Literary notes about Void (AI summary)
The word "void" in literature functions as a powerful symbol of emptiness and absence that spans both physical and metaphysical dimensions. It can evoke the raw, primordial state of creation, as seen when the earth is described as "void" before the advent of life [1, 2, 3]. In other contexts, "void" paints an image of a desolate landscape or an internal emotional barrenness, illustrating the profound sense of isolation or loss—whether it is the cold expanse of outer space [4, 5, 6] or the bleak depths of a human heart left unfulfilled [7, 8, 9, 10]. Moreover, writers often employ the term to denote something nullified or lacking effect, as when legal or formal matters are rendered without force [11, 12, 13]. This multifaceted use of "void" underscores its versatility in expressing not only an absence of matter or meaning in the physical world but also a metaphorical emptiness that resonates with themes of existential despair, disconnection, or the ineffable vastness of the universe [14, 15, 16, 17].

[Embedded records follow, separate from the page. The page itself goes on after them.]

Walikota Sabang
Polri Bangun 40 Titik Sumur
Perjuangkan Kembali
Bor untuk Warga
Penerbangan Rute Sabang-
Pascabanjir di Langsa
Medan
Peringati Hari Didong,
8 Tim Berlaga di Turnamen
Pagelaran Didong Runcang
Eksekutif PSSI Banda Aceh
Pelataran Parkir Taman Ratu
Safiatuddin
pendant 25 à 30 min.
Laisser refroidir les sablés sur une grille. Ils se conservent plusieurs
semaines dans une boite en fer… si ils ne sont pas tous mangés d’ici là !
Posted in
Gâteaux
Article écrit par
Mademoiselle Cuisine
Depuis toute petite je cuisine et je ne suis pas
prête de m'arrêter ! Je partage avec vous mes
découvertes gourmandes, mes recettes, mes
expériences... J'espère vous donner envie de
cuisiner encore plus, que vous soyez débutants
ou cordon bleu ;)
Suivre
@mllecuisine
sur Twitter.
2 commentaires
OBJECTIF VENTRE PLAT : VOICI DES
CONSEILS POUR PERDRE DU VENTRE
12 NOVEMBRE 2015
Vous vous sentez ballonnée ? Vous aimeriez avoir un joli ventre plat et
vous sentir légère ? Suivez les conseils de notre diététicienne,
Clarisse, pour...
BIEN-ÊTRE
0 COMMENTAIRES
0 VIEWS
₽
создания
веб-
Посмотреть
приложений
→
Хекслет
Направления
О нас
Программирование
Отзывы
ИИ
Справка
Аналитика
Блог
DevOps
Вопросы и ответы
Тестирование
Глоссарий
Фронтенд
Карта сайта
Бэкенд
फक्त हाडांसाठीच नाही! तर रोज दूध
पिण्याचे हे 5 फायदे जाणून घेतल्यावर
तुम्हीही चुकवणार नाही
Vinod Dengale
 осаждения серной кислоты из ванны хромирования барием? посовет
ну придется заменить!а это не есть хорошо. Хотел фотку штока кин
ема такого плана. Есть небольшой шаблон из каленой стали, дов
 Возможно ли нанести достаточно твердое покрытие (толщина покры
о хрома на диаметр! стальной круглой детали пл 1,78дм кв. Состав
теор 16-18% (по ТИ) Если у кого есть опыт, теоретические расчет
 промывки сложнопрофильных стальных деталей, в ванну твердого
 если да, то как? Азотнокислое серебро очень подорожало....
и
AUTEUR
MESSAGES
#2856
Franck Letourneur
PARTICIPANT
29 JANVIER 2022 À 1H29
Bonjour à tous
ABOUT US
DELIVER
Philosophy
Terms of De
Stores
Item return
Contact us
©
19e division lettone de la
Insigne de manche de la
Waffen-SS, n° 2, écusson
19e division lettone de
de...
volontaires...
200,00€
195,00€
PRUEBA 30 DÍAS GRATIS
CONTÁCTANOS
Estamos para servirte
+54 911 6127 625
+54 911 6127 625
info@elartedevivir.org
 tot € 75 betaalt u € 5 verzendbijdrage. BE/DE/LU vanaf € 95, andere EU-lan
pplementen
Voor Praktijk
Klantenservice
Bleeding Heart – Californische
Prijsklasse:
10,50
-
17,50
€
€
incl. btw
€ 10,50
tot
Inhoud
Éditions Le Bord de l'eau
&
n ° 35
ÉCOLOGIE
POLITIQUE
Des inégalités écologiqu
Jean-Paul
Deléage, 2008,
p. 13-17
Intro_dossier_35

- And the earth was void and empty, and darkness was upon the face of the deep; and the spirit of God moved over the waters.
— from The Bible, Douay-Rheims, Complete - And the earth was void and empty, and darkness was upon the face of the deep; and the spirit of God moved over the waters. 1:3.
— from The Bible, Douay-Rheims, Complete - Thus, in Genesis, we see that in the beginning "the world was without form, and void, and darkness was on the face of the deep."
— from The symbolism of Freemasonry : by Albert Gallatin Mackey - Faster and ever faster the universe rushed by, a hurry of whirling motes at last, speeding silently into the void.
— from The Country of the Blind, and Other Stories by H. G. Wells - "An immeasurable void"—Space—is not an entity, is no thing, and therefore cannot "exist," neither is any explanation for it needed.
— from Know the Truth: A Critique on the Hamiltonian Theory of Limitation by Jesse Henry Jones - The only exception to this extraordinary landscape, was the Peak of Scartaris, which seemed lost in the great void of the heavens.
— from A Journey to the Centre of the Earth by Jules Verne - But the void within my heart refused, even thus, to be filled.
— from The Works of Edgar Allan Poe — Volume 2 by Edgar Allan Poe - Then, for weeks, all was void, and black, and silent, and Nothing became the universe.
— from The Works of Edgar Allan Poe — Volume 2 by Edgar Allan Poe - She was going away, to deny him, to leave an unendurable emptiness in him, a void that he could not bear.
— from The Rainbow by D. H. Lawrence - The whole world seemed pale and void of its original meaning.
— from A Room with a View by E. M. Forster - I should say this last will was void," added Mr. Vincy, feeling that this expression put the thing in the true light.
— from Middlemarch by George Eliot - This reasoning [332] seems doubtful, even to show that the contract is not voidable, but has no bearing on the argument that it is void.
— from The Common Law by Oliver Wendell Holmes - The invalidity or unenforceability of any provision of this agreement shall not void the remaining provisions.
— from The Anabasis of Alexander by Arrian - How vast and void seemed the desolate premises!
— from Villette by Charlotte Brontë - I asked, gazing into the dark, motionless void.
— from The Lost World by Arthur Conan Doyle - What a void in the absence of the being who, by herself alone fills the world!
— from Les Misérables by Victor Hugo - For all of room and space we call the void Must both through centre and non-centre yield Alike to weights where'er their motions tend.